しのぶれど色に出でにけりわが恋は物や思ふと人の問ふまで


                   拾遺和歌集  巻十一  恋一  622

                                         百人一首  40  

                                         ~  平兼盛                                          

【 詞書 】 天暦御時歌合

  (てんりゃくのおほんときのうたあわせ)


読み・・・ しのぶれど  いろにいでにけり  わがこひ(い)は  ものやおもふ(う)と  ひとのとふ(う)まで


簡単現代語訳・・・  心に秘めてきた恋だけれど、顔や表情に出てしまっていたようだ。
「恋煩いでもしているのですか?」と人が尋ねてくるほどに。



ピンク薔薇 しのぶ・・・「忍ぶ」「しの・ぶ」
①  堪(こら)える。我慢する。
②  つつみ隠す。秘密にする

ピンク薔薇 にけり・・・ 「に-・けり」
①  【過去】~てしまった。~てしまったそうだ。
② 【詠嘆、気付き】~てしまったのだなぁ。しまったことだ。
けり」→  詠嘆の助動詞 

ピンク薔薇 物や思ふ(う)・・・ 思い悩むこと。
物を思う」→  恋に関する物思いのこと。
「物思ふ」→  =疑問詞。「恋に悩んでいるのではないですか?」と人が質問をするという意味。

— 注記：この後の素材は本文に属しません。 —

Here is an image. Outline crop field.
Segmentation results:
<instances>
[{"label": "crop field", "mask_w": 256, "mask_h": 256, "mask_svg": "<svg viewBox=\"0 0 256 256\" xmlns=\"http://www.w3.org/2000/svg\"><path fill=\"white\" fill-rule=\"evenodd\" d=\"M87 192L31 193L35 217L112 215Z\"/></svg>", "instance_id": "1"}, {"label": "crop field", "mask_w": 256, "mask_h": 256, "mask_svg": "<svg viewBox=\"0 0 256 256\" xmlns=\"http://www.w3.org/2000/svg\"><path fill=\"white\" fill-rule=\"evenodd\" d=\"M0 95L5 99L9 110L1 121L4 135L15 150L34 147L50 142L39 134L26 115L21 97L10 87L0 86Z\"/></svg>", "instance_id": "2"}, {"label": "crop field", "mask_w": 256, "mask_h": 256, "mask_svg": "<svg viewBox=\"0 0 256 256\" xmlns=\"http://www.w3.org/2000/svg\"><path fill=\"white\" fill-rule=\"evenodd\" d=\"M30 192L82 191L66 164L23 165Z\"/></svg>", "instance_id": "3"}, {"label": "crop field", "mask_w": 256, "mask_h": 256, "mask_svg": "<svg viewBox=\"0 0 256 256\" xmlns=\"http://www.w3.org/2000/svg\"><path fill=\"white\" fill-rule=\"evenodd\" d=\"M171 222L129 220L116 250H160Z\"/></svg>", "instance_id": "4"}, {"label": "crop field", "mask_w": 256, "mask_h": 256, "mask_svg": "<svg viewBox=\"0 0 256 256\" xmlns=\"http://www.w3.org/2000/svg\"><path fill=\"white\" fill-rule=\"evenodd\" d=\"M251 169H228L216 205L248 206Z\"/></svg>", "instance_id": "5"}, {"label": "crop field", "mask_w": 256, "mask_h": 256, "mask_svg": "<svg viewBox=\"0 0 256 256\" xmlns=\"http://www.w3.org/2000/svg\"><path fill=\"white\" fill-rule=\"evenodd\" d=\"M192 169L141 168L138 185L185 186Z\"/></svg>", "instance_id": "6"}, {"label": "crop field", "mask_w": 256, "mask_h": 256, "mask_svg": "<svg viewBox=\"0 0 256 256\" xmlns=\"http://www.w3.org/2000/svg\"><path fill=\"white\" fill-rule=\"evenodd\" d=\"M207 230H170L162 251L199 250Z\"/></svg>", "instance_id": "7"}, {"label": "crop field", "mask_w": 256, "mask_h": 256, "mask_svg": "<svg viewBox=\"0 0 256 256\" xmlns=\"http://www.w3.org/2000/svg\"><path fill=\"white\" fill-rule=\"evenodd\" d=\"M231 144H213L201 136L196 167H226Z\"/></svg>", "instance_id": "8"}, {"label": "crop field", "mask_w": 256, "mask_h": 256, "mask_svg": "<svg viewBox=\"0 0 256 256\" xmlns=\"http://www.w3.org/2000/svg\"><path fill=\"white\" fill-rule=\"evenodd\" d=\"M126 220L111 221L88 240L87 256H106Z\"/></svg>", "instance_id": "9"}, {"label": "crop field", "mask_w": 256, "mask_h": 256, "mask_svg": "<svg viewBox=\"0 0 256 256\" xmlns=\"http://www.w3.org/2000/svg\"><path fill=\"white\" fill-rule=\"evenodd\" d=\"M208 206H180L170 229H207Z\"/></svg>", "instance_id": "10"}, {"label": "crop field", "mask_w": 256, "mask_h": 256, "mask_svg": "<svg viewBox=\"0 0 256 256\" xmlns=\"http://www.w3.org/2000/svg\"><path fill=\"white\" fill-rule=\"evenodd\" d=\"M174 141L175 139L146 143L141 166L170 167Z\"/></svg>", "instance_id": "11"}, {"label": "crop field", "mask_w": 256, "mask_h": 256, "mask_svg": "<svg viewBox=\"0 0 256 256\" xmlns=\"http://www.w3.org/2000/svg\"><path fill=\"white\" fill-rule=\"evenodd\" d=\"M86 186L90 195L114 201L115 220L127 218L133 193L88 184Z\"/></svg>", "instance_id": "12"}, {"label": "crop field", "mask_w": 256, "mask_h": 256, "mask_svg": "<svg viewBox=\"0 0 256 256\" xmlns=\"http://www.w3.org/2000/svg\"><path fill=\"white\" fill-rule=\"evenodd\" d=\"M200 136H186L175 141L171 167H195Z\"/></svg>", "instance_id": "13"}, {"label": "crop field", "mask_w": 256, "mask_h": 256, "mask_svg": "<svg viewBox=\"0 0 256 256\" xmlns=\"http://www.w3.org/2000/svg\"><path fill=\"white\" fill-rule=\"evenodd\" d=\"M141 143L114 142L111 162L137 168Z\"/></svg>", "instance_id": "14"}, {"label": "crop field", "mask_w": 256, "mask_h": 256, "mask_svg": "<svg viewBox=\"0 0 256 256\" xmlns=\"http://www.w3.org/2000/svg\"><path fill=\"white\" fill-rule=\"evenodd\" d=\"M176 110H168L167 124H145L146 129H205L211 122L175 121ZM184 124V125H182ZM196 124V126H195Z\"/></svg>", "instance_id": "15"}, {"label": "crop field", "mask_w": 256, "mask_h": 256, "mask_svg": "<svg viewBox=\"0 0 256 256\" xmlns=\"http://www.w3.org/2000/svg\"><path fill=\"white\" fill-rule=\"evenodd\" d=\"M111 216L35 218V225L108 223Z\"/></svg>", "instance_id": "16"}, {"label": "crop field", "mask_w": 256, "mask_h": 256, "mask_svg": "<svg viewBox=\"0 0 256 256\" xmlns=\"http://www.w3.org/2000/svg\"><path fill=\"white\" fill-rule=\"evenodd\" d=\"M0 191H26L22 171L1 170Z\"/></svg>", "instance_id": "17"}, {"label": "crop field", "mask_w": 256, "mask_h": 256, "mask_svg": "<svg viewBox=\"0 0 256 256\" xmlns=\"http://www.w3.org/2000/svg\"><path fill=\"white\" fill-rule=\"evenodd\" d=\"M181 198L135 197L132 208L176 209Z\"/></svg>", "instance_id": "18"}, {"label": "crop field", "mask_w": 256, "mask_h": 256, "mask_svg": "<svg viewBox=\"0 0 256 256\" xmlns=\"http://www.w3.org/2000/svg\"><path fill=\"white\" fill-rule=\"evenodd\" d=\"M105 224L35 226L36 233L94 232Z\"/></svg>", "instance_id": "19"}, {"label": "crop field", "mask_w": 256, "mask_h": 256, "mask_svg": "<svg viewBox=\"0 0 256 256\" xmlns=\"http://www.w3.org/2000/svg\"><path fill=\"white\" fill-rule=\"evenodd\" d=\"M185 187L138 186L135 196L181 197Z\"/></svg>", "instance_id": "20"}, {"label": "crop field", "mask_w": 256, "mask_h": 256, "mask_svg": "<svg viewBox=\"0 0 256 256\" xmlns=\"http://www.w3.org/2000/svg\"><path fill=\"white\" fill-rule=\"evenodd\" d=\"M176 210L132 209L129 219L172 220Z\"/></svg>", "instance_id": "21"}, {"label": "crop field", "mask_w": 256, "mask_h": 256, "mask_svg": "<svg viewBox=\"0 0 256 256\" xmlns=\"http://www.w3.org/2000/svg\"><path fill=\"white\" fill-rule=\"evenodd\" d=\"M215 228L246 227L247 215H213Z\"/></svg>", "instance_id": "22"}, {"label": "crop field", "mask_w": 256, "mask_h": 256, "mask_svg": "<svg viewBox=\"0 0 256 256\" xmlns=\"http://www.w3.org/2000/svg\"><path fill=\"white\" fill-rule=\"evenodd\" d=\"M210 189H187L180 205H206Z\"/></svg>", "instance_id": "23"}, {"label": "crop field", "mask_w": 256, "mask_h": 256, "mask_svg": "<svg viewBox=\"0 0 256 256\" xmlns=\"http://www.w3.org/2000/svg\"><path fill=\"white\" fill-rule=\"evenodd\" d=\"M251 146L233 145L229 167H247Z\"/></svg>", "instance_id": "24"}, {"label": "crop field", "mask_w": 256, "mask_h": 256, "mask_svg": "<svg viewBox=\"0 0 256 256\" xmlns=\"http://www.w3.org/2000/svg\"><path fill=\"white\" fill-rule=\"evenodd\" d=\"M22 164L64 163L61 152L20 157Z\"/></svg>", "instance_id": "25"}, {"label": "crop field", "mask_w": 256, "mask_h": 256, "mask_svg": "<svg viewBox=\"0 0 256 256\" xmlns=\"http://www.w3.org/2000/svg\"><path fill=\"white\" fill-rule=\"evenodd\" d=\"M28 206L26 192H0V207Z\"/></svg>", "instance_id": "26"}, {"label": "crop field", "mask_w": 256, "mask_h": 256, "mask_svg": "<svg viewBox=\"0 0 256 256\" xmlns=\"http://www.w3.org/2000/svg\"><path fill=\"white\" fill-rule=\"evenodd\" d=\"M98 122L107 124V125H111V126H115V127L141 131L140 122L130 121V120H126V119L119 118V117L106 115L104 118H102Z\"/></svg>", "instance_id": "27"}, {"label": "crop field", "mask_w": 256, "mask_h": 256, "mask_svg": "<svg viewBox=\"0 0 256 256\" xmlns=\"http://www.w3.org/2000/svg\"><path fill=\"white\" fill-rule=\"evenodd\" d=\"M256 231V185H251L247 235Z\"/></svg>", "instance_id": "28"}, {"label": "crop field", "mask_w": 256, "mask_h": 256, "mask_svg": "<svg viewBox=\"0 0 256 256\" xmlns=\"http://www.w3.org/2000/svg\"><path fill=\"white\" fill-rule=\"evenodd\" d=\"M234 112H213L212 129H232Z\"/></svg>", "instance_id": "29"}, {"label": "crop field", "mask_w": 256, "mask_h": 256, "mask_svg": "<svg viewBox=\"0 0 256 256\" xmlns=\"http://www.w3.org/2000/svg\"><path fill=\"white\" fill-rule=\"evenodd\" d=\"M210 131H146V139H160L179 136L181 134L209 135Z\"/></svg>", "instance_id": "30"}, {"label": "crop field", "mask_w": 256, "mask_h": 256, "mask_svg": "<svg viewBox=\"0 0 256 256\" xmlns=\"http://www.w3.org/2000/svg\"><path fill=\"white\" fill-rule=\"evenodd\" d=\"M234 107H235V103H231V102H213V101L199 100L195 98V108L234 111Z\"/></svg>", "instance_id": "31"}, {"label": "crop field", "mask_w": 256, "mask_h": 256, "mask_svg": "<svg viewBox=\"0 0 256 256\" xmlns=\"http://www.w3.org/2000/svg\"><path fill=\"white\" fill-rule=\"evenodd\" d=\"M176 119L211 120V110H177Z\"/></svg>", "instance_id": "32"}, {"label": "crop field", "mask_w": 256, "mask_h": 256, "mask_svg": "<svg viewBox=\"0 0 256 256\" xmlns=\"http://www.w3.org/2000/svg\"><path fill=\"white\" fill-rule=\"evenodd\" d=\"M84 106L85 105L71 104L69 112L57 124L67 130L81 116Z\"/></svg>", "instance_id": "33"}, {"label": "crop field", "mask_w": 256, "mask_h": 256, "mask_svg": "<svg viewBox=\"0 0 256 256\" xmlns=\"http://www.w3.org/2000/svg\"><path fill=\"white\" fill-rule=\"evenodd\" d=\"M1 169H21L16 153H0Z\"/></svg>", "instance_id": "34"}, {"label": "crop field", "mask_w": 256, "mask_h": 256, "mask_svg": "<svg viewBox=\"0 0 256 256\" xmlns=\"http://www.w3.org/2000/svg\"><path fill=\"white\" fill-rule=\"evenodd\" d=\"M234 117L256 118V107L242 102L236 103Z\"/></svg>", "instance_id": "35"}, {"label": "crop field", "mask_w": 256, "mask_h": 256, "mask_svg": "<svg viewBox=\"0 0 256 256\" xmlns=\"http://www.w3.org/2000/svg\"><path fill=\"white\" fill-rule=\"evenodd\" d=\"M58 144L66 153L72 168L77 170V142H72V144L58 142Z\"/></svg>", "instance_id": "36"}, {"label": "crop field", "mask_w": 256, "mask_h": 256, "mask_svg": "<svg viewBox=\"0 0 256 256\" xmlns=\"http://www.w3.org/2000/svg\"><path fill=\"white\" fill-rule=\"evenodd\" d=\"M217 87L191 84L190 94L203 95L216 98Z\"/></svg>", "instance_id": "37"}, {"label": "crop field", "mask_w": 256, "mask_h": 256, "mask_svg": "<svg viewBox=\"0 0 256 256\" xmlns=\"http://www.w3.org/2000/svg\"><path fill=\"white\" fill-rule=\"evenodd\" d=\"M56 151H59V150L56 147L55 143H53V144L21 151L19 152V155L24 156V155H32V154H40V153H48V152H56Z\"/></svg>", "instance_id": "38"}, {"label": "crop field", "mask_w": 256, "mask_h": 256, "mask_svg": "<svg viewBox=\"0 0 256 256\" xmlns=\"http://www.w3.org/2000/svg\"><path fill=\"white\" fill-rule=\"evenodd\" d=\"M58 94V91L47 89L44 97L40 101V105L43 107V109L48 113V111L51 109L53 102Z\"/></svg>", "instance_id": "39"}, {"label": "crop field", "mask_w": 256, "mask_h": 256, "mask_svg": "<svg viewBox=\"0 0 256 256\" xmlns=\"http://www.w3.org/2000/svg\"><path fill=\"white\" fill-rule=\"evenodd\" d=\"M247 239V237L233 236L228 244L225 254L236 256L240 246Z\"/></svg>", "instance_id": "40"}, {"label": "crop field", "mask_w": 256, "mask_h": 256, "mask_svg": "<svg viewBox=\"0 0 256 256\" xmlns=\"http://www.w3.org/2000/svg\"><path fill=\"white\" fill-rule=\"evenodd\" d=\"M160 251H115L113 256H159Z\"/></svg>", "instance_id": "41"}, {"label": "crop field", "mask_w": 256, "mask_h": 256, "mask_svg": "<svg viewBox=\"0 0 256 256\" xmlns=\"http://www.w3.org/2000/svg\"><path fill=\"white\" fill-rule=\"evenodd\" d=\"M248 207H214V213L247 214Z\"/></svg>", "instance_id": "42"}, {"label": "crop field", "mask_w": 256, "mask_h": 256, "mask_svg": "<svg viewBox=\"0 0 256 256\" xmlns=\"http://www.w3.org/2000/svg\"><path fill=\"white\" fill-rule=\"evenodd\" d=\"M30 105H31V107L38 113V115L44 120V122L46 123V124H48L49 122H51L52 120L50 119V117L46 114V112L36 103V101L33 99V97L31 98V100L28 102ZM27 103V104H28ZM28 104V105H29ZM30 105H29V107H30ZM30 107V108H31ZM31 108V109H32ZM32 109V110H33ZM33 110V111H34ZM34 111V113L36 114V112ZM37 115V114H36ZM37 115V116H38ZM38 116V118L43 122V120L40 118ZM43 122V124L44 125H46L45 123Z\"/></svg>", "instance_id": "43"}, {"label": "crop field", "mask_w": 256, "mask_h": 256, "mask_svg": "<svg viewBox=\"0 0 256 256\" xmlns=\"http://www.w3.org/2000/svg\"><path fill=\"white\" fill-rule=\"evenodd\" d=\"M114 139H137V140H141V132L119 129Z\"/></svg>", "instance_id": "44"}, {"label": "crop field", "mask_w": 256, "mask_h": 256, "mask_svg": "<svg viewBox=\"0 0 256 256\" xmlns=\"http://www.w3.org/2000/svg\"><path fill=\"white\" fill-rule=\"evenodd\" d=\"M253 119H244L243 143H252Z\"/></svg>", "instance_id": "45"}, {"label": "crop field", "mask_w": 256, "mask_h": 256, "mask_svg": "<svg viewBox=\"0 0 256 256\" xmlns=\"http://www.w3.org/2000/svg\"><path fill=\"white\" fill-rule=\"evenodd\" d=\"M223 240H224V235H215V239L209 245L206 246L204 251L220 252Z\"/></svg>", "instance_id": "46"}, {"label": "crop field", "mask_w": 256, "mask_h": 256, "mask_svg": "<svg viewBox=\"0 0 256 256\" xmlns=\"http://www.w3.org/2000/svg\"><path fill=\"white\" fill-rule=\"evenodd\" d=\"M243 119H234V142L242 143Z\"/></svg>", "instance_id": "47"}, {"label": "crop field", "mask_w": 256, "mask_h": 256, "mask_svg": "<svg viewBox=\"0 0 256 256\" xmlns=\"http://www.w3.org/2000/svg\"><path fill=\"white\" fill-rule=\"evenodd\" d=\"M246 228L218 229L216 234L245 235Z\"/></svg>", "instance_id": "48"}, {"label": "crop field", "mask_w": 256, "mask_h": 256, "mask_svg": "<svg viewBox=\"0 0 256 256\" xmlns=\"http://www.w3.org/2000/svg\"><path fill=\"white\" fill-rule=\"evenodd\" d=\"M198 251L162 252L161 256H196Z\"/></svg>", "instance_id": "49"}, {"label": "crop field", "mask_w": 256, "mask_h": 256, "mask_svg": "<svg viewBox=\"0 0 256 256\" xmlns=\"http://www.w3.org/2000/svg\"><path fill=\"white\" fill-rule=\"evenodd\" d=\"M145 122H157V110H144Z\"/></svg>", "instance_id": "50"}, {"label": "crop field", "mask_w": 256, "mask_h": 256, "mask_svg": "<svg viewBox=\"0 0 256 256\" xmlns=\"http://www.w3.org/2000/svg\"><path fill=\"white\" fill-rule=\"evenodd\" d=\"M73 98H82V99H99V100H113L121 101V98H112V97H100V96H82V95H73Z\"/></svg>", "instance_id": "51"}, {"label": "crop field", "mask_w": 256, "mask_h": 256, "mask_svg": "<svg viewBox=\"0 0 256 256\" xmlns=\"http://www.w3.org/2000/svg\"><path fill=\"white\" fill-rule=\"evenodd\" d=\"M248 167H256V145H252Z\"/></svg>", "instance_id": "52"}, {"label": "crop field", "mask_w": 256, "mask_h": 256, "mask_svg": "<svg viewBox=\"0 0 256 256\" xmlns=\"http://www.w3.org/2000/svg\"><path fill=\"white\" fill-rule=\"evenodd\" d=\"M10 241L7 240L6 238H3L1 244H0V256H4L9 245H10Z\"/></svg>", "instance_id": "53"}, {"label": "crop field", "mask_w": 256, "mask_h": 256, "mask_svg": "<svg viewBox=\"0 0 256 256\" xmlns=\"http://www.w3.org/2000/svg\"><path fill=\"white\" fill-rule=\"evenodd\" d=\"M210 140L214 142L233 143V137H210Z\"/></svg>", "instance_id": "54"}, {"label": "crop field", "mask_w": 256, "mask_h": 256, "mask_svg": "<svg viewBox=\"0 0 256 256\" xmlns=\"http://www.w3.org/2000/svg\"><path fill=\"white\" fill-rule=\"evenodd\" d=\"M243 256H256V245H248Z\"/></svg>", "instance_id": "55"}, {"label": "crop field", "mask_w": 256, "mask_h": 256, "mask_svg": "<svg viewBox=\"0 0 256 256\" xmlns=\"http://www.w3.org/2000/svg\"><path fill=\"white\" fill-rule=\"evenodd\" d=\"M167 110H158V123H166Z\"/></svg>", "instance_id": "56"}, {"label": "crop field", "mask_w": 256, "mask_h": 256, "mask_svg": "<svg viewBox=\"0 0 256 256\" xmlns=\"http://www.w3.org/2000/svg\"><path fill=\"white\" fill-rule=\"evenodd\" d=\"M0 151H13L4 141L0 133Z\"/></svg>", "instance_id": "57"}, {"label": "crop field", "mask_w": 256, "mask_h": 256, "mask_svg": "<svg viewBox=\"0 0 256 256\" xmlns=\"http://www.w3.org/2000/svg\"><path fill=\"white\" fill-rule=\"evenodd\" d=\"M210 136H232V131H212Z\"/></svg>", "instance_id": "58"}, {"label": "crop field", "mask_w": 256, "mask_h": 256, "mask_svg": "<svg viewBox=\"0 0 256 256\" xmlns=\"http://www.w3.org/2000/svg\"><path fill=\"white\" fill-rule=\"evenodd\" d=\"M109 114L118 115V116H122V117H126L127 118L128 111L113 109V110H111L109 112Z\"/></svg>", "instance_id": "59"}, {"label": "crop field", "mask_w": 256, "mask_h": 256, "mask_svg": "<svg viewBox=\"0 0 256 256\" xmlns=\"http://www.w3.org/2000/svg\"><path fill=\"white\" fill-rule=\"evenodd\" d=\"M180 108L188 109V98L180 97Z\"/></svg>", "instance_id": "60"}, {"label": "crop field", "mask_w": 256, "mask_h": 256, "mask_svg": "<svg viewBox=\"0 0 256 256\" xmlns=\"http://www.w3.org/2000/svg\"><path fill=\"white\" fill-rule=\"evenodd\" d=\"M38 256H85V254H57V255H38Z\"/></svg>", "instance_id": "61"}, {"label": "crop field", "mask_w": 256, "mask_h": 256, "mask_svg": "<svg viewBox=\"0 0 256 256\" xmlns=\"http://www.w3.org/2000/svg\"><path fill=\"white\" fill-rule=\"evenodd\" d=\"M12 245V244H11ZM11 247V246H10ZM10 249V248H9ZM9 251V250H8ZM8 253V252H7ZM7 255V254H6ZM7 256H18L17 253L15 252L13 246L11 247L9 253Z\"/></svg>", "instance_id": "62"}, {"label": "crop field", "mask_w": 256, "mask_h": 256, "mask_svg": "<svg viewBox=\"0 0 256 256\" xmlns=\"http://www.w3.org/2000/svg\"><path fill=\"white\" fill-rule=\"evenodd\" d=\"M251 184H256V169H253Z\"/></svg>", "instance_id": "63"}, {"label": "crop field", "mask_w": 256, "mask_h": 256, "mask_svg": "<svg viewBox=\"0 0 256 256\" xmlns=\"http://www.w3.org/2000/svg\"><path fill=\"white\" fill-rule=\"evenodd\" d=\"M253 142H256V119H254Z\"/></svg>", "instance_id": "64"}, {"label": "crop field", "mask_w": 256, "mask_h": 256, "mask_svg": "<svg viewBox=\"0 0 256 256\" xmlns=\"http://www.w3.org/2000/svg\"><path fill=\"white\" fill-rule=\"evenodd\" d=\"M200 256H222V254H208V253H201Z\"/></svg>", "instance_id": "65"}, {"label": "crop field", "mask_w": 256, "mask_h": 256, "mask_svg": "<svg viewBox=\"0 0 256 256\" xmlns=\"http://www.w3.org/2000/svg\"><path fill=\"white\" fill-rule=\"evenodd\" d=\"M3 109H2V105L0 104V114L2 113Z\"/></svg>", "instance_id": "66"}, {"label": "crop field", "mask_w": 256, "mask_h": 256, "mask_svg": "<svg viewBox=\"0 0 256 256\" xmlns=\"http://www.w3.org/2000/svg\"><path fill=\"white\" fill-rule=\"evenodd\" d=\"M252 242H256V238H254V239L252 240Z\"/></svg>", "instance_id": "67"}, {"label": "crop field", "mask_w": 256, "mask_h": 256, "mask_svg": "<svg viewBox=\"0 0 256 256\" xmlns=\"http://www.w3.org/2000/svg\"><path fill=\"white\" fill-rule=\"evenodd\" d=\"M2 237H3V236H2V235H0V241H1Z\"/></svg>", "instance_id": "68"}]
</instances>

ピンク薔薇 人の問ふ(う)まで・・・ 人が尋ねてくるまでに。
「人」 →  他人。
「問ふ(う)」 →  尋ねる。問う。



平兼盛・・・ たいらのかねもり


*  生年月日・・・   不詳。

*  死  没  年・・・  991年 1月21日

*  出        自・・・   光孝天皇の玄孫 (ひまご)。篤行王の三男。

*  赤染衛門の生物学上の父と言う説、有り。

・  平安時代中期の貴族であり、歌人

・  主君 - 村上天皇 → 冷泉天皇 → 円融天皇

・  官位は、従五位上、駿河守。

・  三十六歌仙の1人

・「拾遺和歌集」「後拾遺和歌集」における代表的な歌人の1人。


クローバー 三十六歌仙とは・・・

平安時代中期の公卿、藤原公任(ふじわらのきんとう)≪966~1041年≫が著した【三十六人撰】に紹介されている、優れた三十六人の和歌の名人のこと。